As in shale developments in Texas, North Dakota and elsewhere in the lower 48 states, the key to unlocking Alaska’s shale oil is a combination of horizontal drilling and hydraulic fracturing, a method of injecting a mix of water, sand and chemicals at high pressure to free up captured oil and gas.

As in Canada and North Dakota, a pipeline is playing a key role in the public debate over this new technological frontier. But whereas a new pipeline — the Keystone XL extension — is needed to get oil to markets in the lower 48, the quandary in Alaska is how to fill the existing Trans-Alaska Pipeline System. That pipeline is operating at less than one-third of its total capacity, as the Prudhoe Bay fields decline.

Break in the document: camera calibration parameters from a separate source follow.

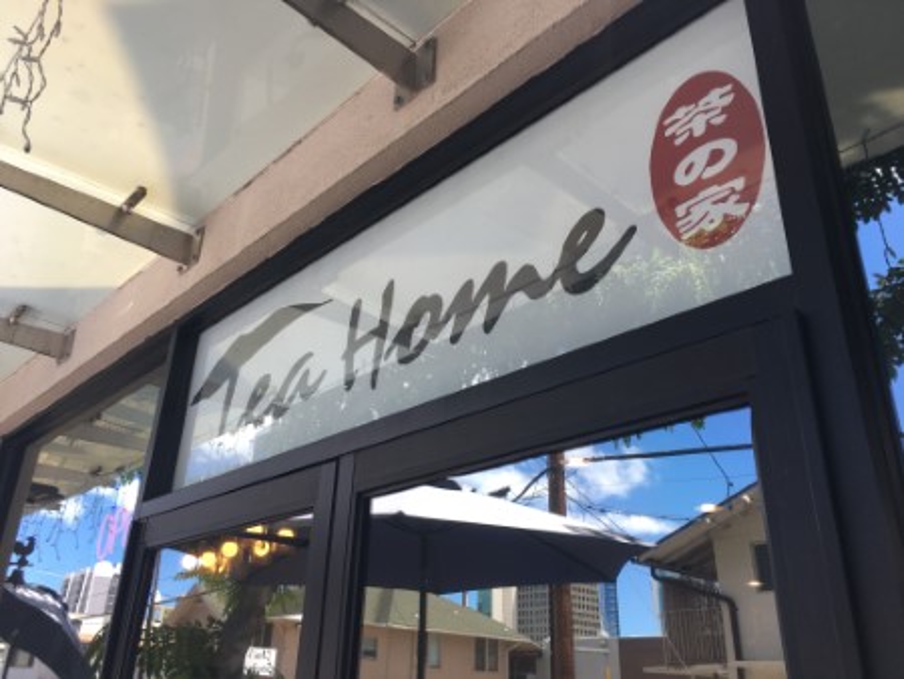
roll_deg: -2.6
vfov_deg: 48.3
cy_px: 340
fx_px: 758
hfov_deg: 61.6
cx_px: 452
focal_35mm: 29
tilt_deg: +24.2
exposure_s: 1/181
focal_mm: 4.15
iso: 25
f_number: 2.2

For the moment, it remains unclear whether Alaska can replicate the shale oil boom that is reshaping North Dakota and parts of Texas. The U.S. Geological Survey (USGS) issued its first assessment of the North Slope’s shale rock resources in February, estimating that the region contained between zero and 2 billion barrels of technically recoverable oil, along with between zero and 80 trillion cubic feet of gas.